Fillis in his book "Breaking and Riding" has a chapter on sidesaddle riding (he was a dressage rider), as does Santini in "The Forward Impulse" and in "The Riding Instructor" (he was Forward Seat-jumping), as well as several books written by ladies just on sidesaddle riding which I have not read but I am sure would be of great help.
Again, I wish I could help you from direct experience, but all I know is from what I've read.
Comment by Shimmer E on April 29, 2010 at 1:46pm
I hear that the addition of the leaping horn has made the world of difference and allows the rider a better "purchase on the heads".
What about sidesaddle attire? I'm getting an english one and I've seen all sorts of different costumes from civil war remakes and copies of what the Queen has worn to simple hunter-type jackets and aprons. Sooo many choices!
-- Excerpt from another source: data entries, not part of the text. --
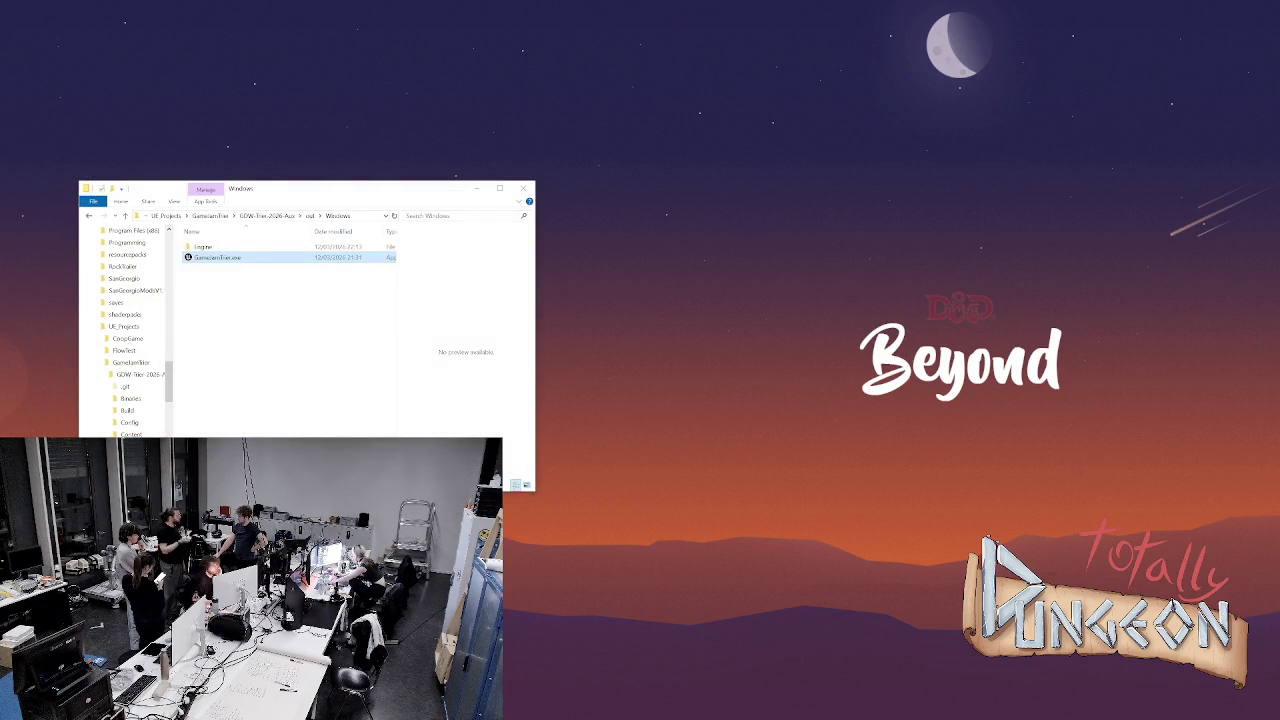
Go up to GameJamTier, enter GDW-Tier-2026-Aux, and open Quick access > New folder
{"action": "scroll", "coordinate": [125, 330], "scroll_direction": "up", "scroll_amount": 6}
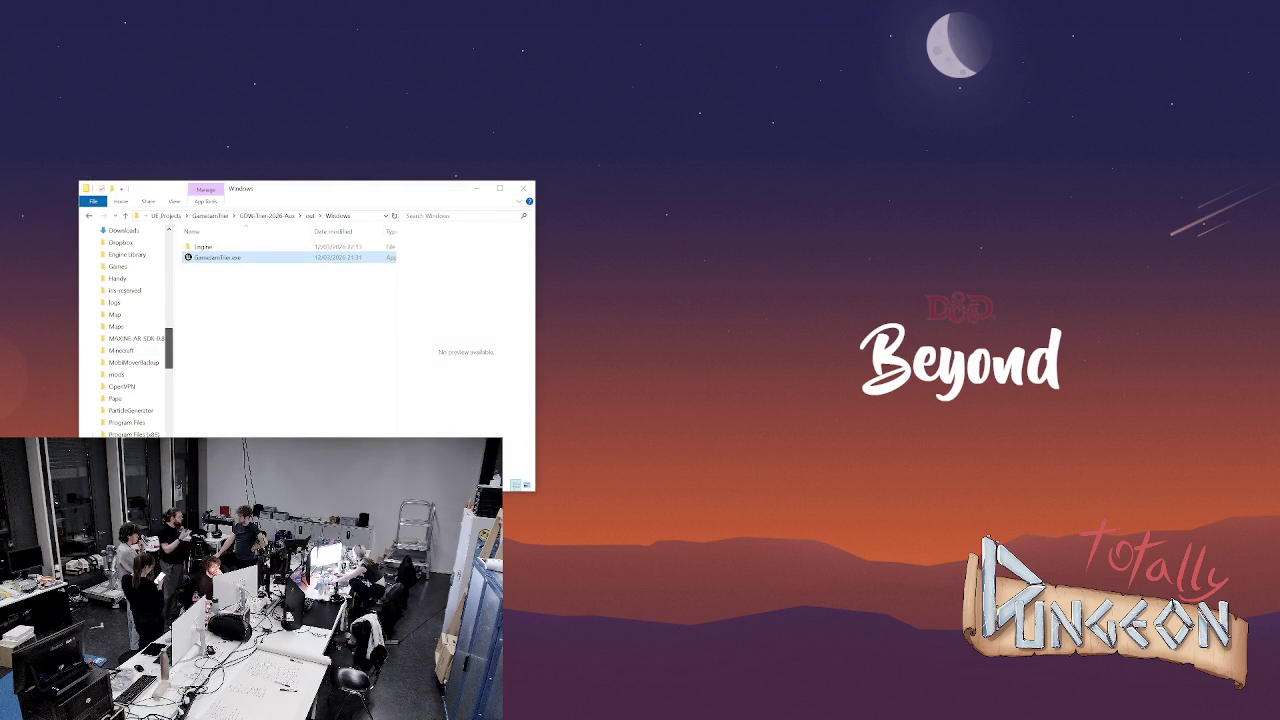
{"action": "key", "text": "alt+Up"}
{"action": "key", "text": "alt+Up"}
{"action": "key", "text": "alt+Up"}
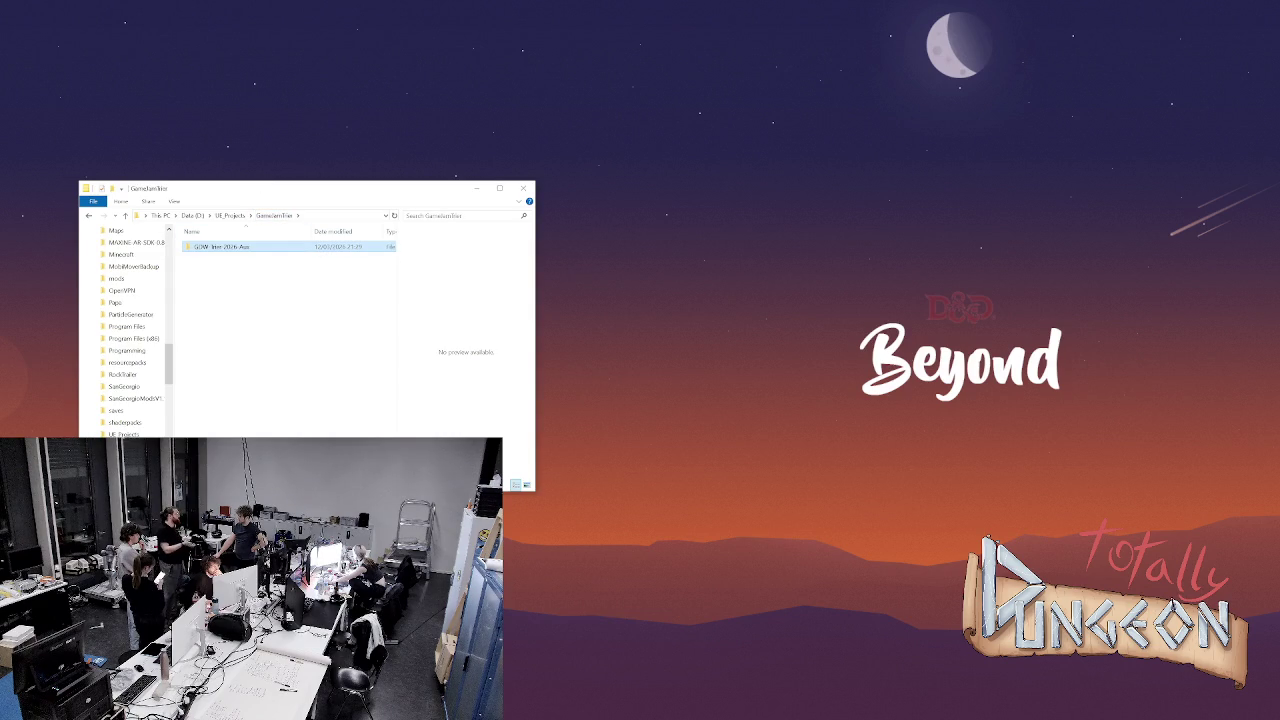
{"action": "key", "text": "Return"}
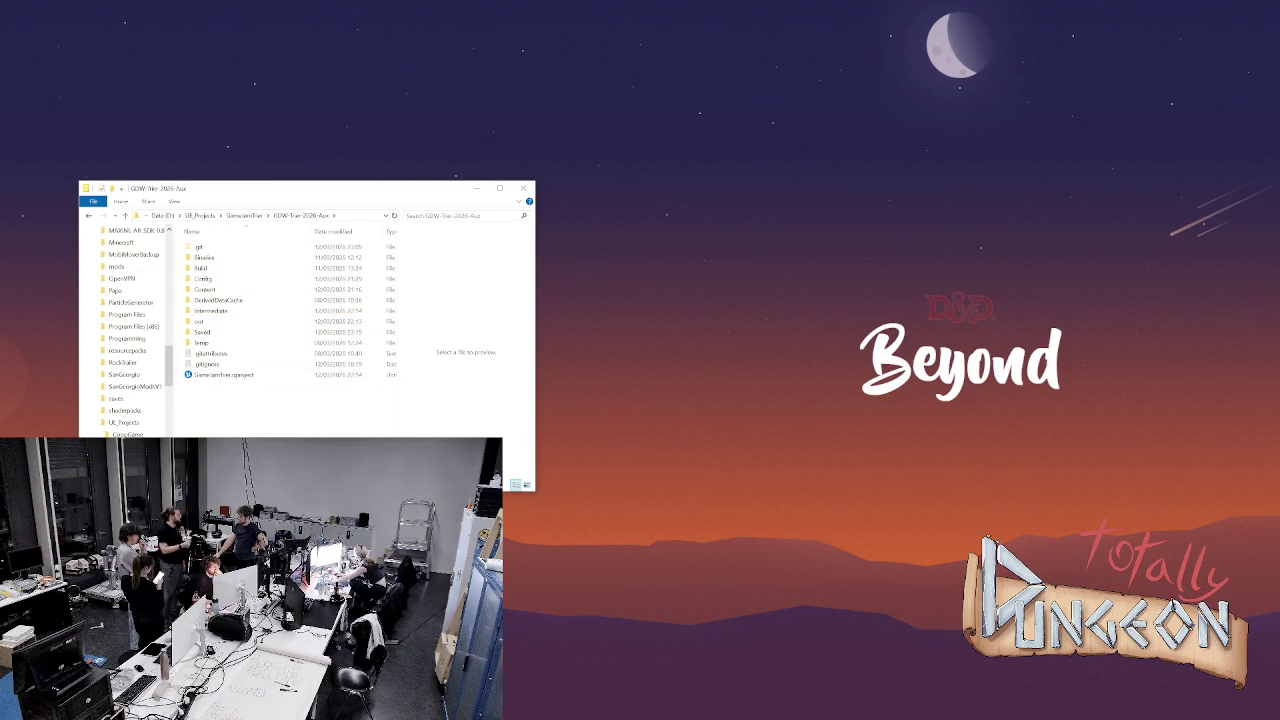
{"action": "scroll", "coordinate": [125, 330], "scroll_direction": "up", "scroll_amount": 6}
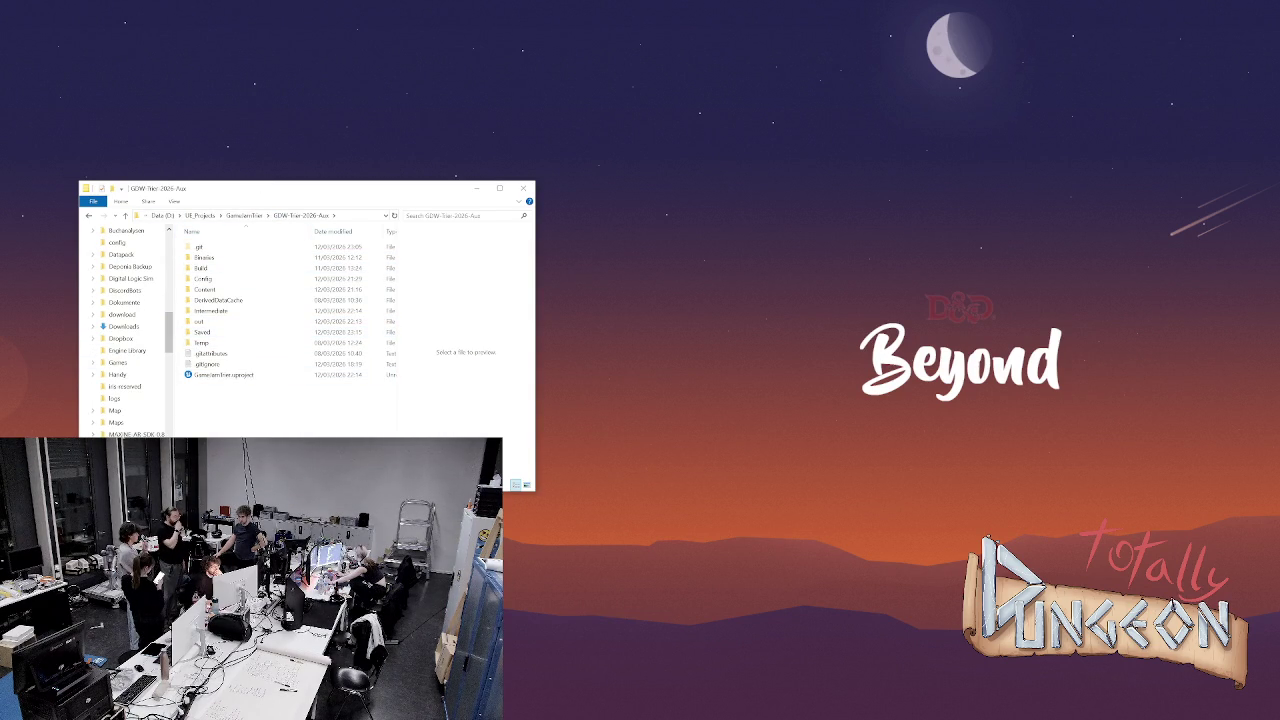
{"action": "scroll", "coordinate": [125, 330], "scroll_direction": "up", "scroll_amount": 5}
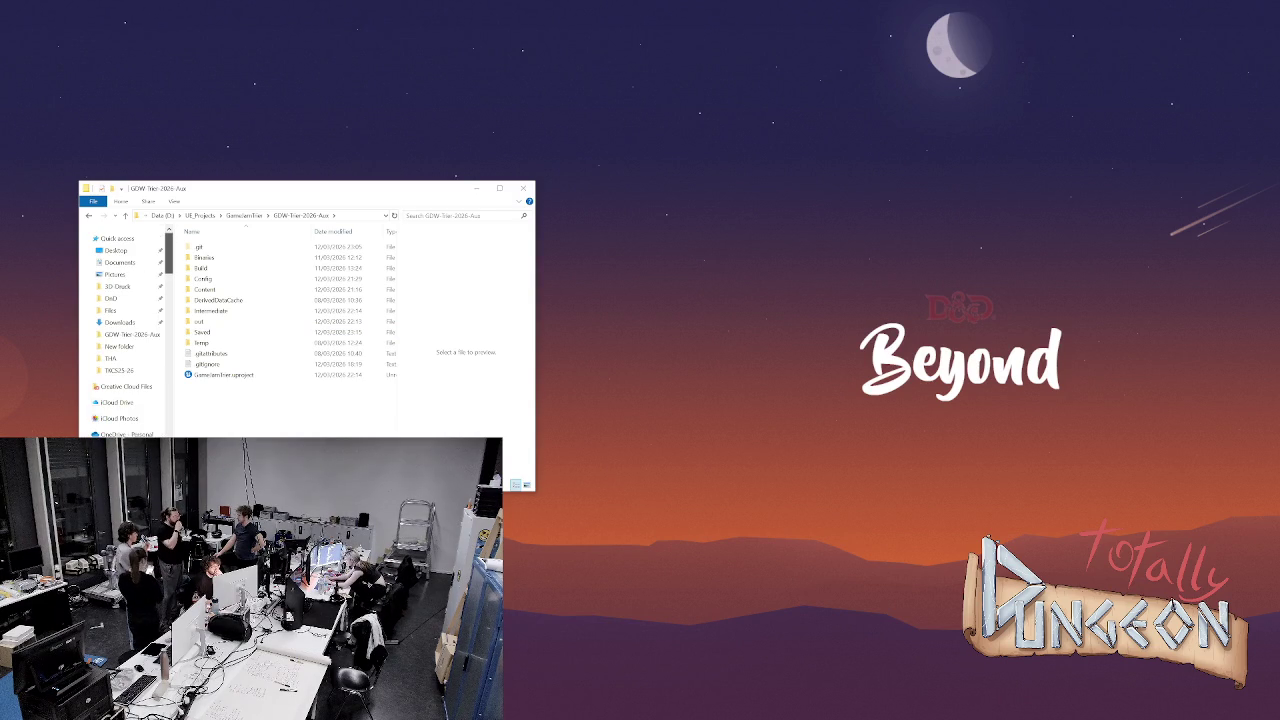
{"action": "left_click", "coordinate": [119, 346]}
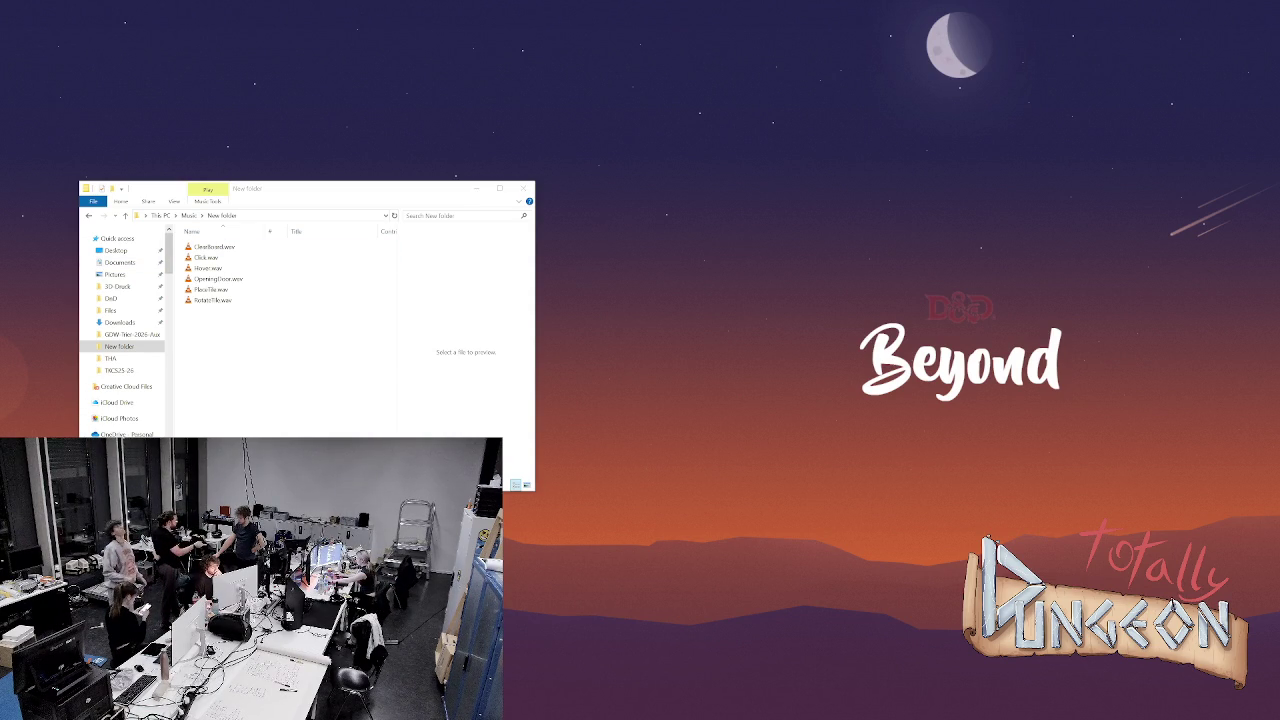
Select all six .wav files and bring up their context menu
{"action": "key", "text": "ctrl+a"}
{"action": "key", "text": "shift+F10"}
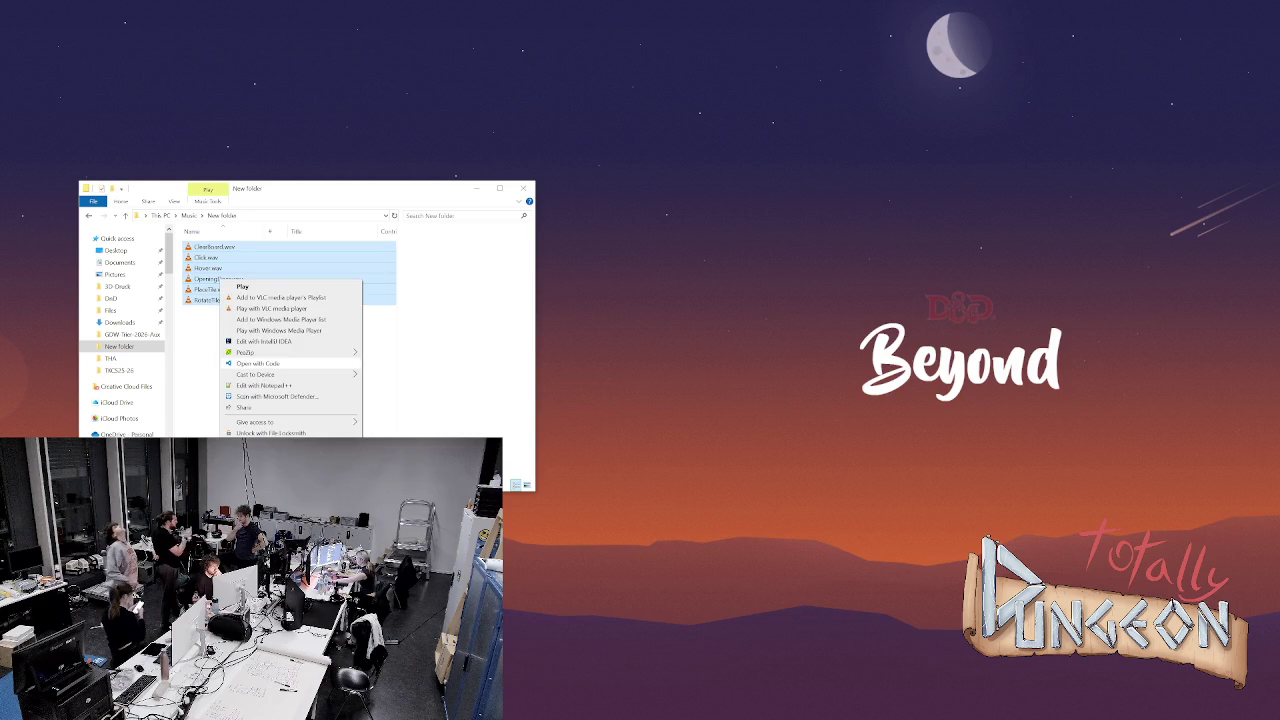
{"action": "key", "text": "Escape"}
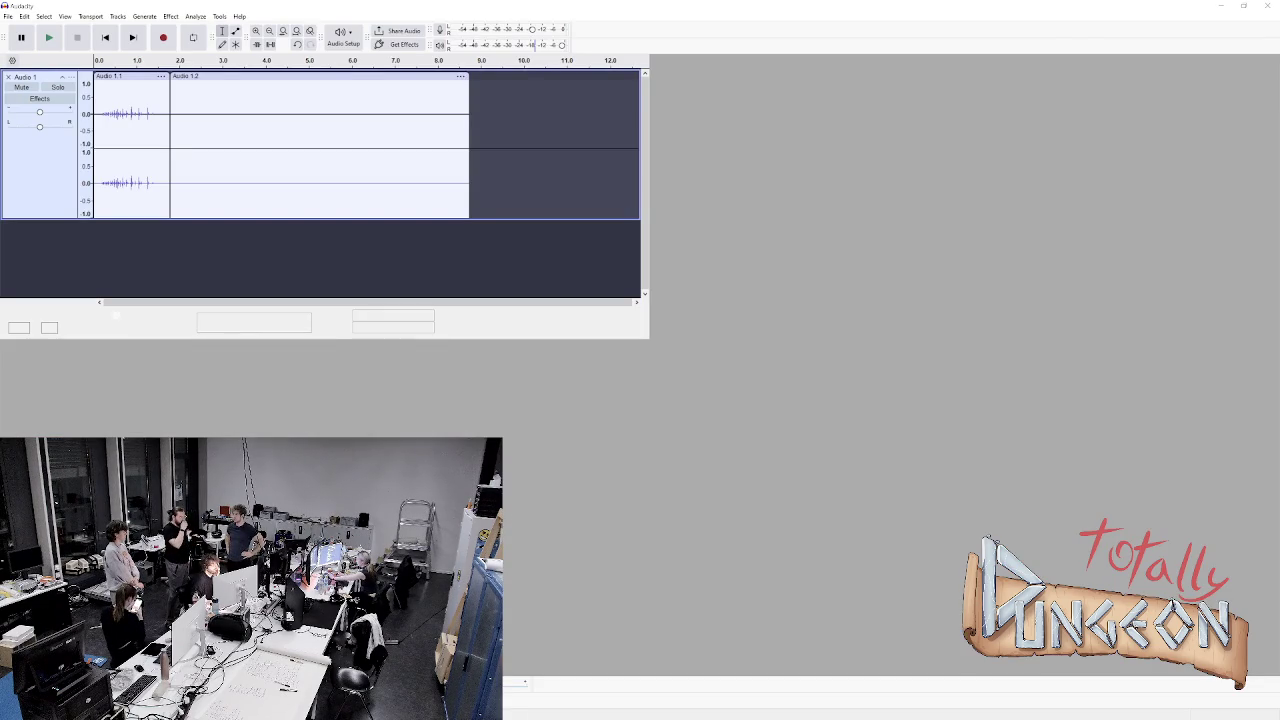
{"action": "key", "text": "space"}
Comment by Jackie Cochran on April 23, 2010 at 5:54pm
Hi Amanda, when I learned I have MS I thought about a side-saddle, until I remembered that the rider HAS to have excellent balance or the horse will end up with a sore back.
I have a lot of books that have side-saddle discussions, all the way up to and including the Forward Seat (modern jumping). There is even on google books at least one book on riding side-saddle, by Hayes (Alice?).
I am looking forward to hearing about your adventures. Keep your seat right across the saddle, and remember to keep your shoulders lined up with your hips.
For some reason old time horsemen, at least the ones who wrote books, were enamored by the side-saddle for women, saying that women were not strong enough to ride astride. They would go on and on about how women were SOOOO graceful in the side-saddle, and that the modern improvements (the leaping horn) made the side-saddle very secure for the rider.
So enjoy. Watch your balance. Feel secure.
Comment by Geoffrey Pannell on April 23, 2010 at 5:41pm
Hi Amanda, I jumped on one once, what a mess!! Horse jumped into canter, I fell strait off the other side into the mud. That gave me a whole new respect for those ladies from the old days!!!
Comment by Shimmer E on April 22, 2010 at 12:35pm
I just purchased my first sidesaddle. I'm so excited about getting it and trying it out on my gelding. Any tips on getting used to life aside?